Dabei stehen international gefragte Stars und vielversprechende junge Talente gemeinsam auf der Bühne. Landeshauptfrau Johanna Mikl-Leitner (ÖVP) betont die Bedeutung dieser Mischung: "Auch 2026 – im 66. Jahr des Bestehens – werden in gewohnter Weise internationale Stars der Klassikszene präsentiert, aber auch jungen Nachwuchstalenten wird die Chance geboten, sich an elf Standorten von hoher musikhistorischer Bedeutung an der Seite arrivierter Interpretinnen und Interpreten zu präsentieren."
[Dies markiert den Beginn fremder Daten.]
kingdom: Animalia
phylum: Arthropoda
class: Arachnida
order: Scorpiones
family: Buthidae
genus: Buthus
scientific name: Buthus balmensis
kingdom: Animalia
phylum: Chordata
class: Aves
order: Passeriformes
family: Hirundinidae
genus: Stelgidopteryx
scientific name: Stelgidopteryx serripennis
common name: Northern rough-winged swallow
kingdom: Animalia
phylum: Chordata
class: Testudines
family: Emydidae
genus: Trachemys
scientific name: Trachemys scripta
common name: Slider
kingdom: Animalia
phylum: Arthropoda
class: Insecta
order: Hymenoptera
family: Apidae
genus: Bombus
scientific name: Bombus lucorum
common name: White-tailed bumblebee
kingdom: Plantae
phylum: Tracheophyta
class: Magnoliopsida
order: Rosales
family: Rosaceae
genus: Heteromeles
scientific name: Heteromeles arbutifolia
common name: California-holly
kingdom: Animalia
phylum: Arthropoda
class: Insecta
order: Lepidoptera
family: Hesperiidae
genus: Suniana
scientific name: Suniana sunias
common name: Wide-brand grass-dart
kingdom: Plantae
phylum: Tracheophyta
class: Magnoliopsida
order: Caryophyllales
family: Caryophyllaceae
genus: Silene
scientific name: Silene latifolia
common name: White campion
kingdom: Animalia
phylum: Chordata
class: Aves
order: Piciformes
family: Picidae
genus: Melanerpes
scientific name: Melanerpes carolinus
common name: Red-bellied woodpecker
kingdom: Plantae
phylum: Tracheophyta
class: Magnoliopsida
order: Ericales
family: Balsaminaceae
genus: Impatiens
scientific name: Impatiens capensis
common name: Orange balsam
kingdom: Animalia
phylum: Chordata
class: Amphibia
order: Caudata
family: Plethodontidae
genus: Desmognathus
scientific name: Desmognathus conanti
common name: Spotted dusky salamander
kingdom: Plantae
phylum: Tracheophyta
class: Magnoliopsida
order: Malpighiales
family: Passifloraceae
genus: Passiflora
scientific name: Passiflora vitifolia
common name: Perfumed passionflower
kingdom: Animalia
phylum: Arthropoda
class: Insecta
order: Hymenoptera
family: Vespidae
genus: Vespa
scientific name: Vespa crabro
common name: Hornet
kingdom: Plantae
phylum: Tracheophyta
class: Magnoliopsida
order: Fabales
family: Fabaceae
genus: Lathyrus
Besonders hebt sie die ehemalige Synagoge St. Pölten als Schauplatz hervor, wo eine 'Serenade des Exils' stattfindet – "mit einem hochkarätigen Programm im Andenken an jüdische, teilweise auch aus ihrer Heimat vertriebene Komponistinnen und Komponisten."

Musik in historischem, kulturellem und literarischem Kontext

Der künstlerische Leiter Dr. Michael Linsbauer erklärt das Konzept der musikalischen Reise, die von Schubert bis Schönberg reicht: "Musik wird nicht isoliert präsentiert, sondern in ihren historischen, kulturellen und literarischen Zusammenhängen erlebbar." Durch die Nähe zum musikalischen Geschehen im oft kleinen, authentischen Rahmen entstünden laut Linsbauer "immer wieder neue musikalische Perspektiven, und genau darin liegt der Reiz der Serenadenkonzerte."